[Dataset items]
************
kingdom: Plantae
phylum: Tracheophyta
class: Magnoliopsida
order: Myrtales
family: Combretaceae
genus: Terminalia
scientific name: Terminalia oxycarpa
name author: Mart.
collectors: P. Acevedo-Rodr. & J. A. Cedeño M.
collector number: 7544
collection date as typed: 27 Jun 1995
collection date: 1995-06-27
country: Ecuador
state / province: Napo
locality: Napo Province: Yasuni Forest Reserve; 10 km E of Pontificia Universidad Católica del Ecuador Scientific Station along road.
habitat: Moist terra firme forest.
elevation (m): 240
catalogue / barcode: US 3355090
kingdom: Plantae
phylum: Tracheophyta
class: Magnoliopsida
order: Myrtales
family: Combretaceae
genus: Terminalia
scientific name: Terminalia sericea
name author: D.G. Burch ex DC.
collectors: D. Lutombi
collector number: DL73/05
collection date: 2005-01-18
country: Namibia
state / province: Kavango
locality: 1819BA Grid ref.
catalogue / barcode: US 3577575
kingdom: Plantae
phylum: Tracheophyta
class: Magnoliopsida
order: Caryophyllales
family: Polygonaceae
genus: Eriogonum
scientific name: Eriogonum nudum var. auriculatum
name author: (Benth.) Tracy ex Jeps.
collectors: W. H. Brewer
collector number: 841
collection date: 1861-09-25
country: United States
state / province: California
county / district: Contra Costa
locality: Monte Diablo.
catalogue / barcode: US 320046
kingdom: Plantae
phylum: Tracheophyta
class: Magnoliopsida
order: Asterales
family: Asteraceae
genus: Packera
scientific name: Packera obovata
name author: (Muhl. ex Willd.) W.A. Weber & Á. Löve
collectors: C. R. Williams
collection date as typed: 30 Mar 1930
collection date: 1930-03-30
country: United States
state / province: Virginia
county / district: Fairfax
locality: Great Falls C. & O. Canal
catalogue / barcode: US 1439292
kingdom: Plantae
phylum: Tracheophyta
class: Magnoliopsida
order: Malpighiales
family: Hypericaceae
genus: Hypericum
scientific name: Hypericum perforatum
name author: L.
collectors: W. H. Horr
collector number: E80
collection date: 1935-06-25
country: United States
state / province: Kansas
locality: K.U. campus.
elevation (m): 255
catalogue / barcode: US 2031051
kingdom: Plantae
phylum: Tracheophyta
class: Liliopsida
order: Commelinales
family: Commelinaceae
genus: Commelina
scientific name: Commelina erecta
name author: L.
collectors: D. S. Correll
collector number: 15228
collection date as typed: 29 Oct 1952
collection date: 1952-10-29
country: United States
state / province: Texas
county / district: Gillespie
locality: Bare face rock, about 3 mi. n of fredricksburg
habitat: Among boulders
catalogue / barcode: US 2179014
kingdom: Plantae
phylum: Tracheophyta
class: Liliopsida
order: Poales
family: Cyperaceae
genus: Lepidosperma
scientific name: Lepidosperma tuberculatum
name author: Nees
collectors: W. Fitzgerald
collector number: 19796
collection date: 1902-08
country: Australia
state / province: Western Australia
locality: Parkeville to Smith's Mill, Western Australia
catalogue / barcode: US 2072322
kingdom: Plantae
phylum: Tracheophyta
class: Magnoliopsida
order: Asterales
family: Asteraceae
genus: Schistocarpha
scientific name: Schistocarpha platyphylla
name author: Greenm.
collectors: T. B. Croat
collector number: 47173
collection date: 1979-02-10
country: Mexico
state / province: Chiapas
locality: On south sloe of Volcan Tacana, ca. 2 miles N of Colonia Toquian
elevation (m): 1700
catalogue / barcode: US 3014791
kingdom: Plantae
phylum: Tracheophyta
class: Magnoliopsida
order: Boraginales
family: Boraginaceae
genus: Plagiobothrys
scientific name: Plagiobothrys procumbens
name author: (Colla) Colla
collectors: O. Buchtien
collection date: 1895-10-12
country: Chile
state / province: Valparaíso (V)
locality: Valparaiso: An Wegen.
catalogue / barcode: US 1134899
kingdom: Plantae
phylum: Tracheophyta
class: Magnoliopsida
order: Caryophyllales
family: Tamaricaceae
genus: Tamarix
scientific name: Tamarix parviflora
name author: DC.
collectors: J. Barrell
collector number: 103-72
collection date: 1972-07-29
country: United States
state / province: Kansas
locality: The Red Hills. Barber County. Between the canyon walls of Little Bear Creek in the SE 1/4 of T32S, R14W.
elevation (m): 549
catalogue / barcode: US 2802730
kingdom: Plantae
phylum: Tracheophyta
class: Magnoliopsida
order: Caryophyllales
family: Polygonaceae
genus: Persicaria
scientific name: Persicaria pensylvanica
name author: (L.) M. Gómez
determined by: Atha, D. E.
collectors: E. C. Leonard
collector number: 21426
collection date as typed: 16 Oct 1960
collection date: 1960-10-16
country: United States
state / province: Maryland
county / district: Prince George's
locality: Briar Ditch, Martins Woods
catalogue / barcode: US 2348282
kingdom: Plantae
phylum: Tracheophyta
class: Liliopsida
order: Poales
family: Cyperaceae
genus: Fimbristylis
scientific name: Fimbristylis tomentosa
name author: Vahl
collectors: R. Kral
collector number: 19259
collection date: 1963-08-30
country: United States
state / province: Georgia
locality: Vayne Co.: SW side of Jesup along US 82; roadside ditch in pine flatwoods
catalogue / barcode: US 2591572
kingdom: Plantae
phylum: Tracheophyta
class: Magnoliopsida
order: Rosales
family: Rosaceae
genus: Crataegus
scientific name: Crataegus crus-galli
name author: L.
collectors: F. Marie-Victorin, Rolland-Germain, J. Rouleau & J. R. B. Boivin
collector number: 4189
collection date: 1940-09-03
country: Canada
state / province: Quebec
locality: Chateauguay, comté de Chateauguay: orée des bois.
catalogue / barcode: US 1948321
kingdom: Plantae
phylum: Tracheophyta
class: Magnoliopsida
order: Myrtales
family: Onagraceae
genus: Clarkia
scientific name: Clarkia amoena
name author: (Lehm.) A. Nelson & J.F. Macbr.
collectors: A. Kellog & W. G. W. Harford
************
What the task requires: Retype all of the data above line for line, without changing a single character.

Written solution:
kingdom: Plantae
phylum: Tracheophyta
class: Magnoliopsida
order: Myrtales
family: Combretaceae
genus: Terminalia
scientific name: Terminalia oxycarpa
name author: Mart.
collectors: P. Acevedo-Rodr. & J. A. Cedeño M.
collector number: 7544
collection date as typed: 27 Jun 1995
collection date: 1995-06-27
country: Ecuador
state / province: Napo
locality: Napo Province: Yasuni Forest Reserve; 10 km E of Pontificia Universidad Católica del Ecuador Scientific Station along road.
habitat: Moist terra firme forest.
elevation (m): 240
catalogue / barcode: US 3355090
kingdom: Plantae
phylum: Tracheophyta
class: Magnoliopsida
order: Myrtales
family: Combretaceae
genus: Terminalia
scientific name: Terminalia sericea
name author: D.G. Burch ex DC.
collectors: D. Lutombi
collector number: DL73/05
collection date: 2005-01-18
country: Namibia
state / province: Kavango
locality: 1819BA Grid ref.
catalogue / barcode: US 3577575
kingdom: Plantae
phylum: Tracheophyta
class: Magnoliopsida
order: Caryophyllales
family: Polygonaceae
genus: Eriogonum
scientific name: Eriogonum nudum var. auriculatum
name author: (Benth.) Tracy ex Jeps.
collectors: W. H. Brewer
collector number: 841
collection date: 1861-09-25
country: United States
state / province: California
county / district: Contra Costa
locality: Monte Diablo.
catalogue / barcode: US 320046
kingdom: Plantae
phylum: Tracheophyta
class: Magnoliopsida
order: Asterales
family: Asteraceae
genus: Packera
scientific name: Packera obovata
name author: (Muhl. ex Willd.) W.A. Weber & Á. Löve
collectors: C. R. Williams
collection date as typed: 30 Mar 1930
collection date: 1930-03-30
country: United States
state / province: Virginia
county / district: Fairfax
locality: Great Falls C. & O. Canal
catalogue / barcode: US 1439292
kingdom: Plantae
phylum: Tracheophyta
class: Magnoliopsida
order: Malpighiales
family: Hypericaceae
genus: Hypericum
scientific name: Hypericum perforatum
name author: L.
collectors: W. H. Horr
collector number: E80
collection date: 1935-06-25
country: United States
state / province: Kansas
locality: K.U. campus.
elevation (m): 255
catalogue / barcode: US 2031051
kingdom: Plantae
phylum: Tracheophyta
class: Liliopsida
order: Commelinales
family: Commelinaceae
genus: Commelina
scientific name: Commelina erecta
name author: L.
collectors: D. S. Correll
collector number: 15228
collection date as typed: 29 Oct 1952
collection date: 1952-10-29
country: United States
state / province: Texas
county / district: Gillespie
locality: Bare face rock, about 3 mi. n of fredricksburg
habitat: Among boulders
catalogue / barcode: US 2179014
kingdom: Plantae
phylum: Tracheophyta
class: Liliopsida
order: Poales
family: Cyperaceae
genus: Lepidosperma
scientific name: Lepidosperma tuberculatum
name author: Nees
collectors: W. Fitzgerald
collector number: 19796
collection date: 1902-08
country: Australia
state / province: Western Australia
locality: Parkeville to Smith's Mill, Western Australia
catalogue / barcode: US 2072322
kingdom: Plantae
phylum: Tracheophyta
class: Magnoliopsida
order: Asterales
family: Asteraceae
genus: Schistocarpha
scientific name: Schistocarpha platyphylla
name author: Greenm.
collectors: T. B. Croat
collector number: 47173
collection date: 1979-02-10
country: Mexico
state / province: Chiapas
locality: On south sloe of Volcan Tacana, ca. 2 miles N of Colonia Toquian
elevation (m): 1700
catalogue / barcode: US 3014791
kingdom: Plantae
phylum: Tracheophyta
class: Magnoliopsida
order: Boraginales
family: Boraginaceae
genus: Plagiobothrys
scientific name: Plagiobothrys procumbens
name author: (Colla) Colla
collectors: O. Buchtien
collection date: 1895-10-12
country: Chile
state / province: Valparaíso (V)
locality: Valparaiso: An Wegen.
catalogue / barcode: US 1134899
kingdom: Plantae
phylum: Tracheophyta
class: Magnoliopsida
order: Caryophyllales
family: Tamaricaceae
genus: Tamarix
scientific name: Tamarix parviflora
name author: DC.
collectors: J. Barrell
collector number: 103-72
collection date: 1972-07-29
country: United States
state / province: Kansas
locality: The Red Hills. Barber County. Between the canyon walls of Little Bear Creek in the SE 1/4 of T32S, R14W.
elevation (m): 549
catalogue / barcode: US 2802730
kingdom: Plantae
phylum: Tracheophyta
class: Magnoliopsida
order: Caryophyllales
family: Polygonaceae
genus: Persicaria
scientific name: Persicaria pensylvanica
name author: (L.) M. Gómez
determined by: Atha, D. E.
collectors: E. C. Leonard
collector number: 21426
collection date as typed: 16 Oct 1960
collection date: 1960-10-16
country: United States
state / province: Maryland
county / district: Prince George's
locality: Briar Ditch, Martins Woods
catalogue / barcode: US 2348282
kingdom: Plantae
phylum: Tracheophyta
class: Liliopsida
order: Poales
family: Cyperaceae
genus: Fimbristylis
scientific name: Fimbristylis tomentosa
name author: Vahl
collectors: R. Kral
collector number: 19259
collection date: 1963-08-30
country: United States
state / province: Georgia
locality: Vayne Co.: SW side of Jesup along US 82; roadside ditch in pine flatwoods
catalogue / barcode: US 2591572
kingdom: Plantae
phylum: Tracheophyta
class: Magnoliopsida
order: Rosales
family: Rosaceae
genus: Crataegus
scientific name: Crataegus crus-galli
name author: L.
collectors: F. Marie-Victorin, Rolland-Germain, J. Rouleau & J. R. B. Boivin
collector number: 4189
collection date: 1940-09-03
country: Canada
state / province: Quebec
locality: Chateauguay, comté de Chateauguay: orée des bois.
catalogue / barcode: US 1948321
kingdom: Plantae
phylum: Tracheophyta
class: Magnoliopsida
order: Myrtales
family: Onagraceae
genus: Clarkia
scientific name: Clarkia amoena
name author: (Lehm.) A. Nelson & J.F. Macbr.
collectors: A. Kellog & W. G. W. Harford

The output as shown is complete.